* [Exercise description] Reproduce word for word everything in the Peak Tram passage from "Later that night" down to "silent and mesmerizing.".

* [Document segment]
# # #
Later that night I ride the Peak Tram. The tram was built by the British (well, designed by the British, built by the back-breaking Chinese labour) and climbs at a maddingly-steep slope up to the tallest peak, towering over the city below. This tram has been running continuously since 1884 with few accidents. The pitch is steeper than any roller coaster I've been on. I was amazed. Once atop the peak, the view is overwhelming. Imagine looking down on New York City from a mountain top perched in Central Park. That's what it's like. And then, a few steps behind me you look on the other side of the peak and witness a beautiful, tree-filled valley, pouring into the sea below. I stay until dark and Hong Kong sparkles below, silent and mesmerizing.
# # #
* [Dataset]

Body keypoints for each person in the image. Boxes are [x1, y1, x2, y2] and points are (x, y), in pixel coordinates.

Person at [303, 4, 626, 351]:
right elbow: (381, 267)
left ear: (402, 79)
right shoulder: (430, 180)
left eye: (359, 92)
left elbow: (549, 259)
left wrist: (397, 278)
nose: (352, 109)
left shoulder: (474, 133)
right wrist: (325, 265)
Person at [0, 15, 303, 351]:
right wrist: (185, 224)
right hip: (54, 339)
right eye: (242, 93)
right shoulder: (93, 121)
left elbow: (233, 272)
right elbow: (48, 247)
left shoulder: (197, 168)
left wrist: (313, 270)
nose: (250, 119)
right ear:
# # #
* [Expected answer]
Later that night I ride the Peak Tram. The tram was built by the British (well, designed by the British, built by the back-breaking Chinese labour) and climbs at a maddingly-steep slope up to the tallest peak, towering over the city below. This tram has been running continuously since 1884 with few accidents. The pitch is steeper than any roller coaster I've been on. I was amazed. Once atop the peak, the view is overwhelming. Imagine looking down on New York City from a mountain top perched in Central Park. That's what it's like. And then, a few steps behind me you look on the other side of the peak and witness a beautiful, tree-filled valley, pouring into the sea below. I stay until dark and Hong Kong sparkles below, silent and mesmerizing.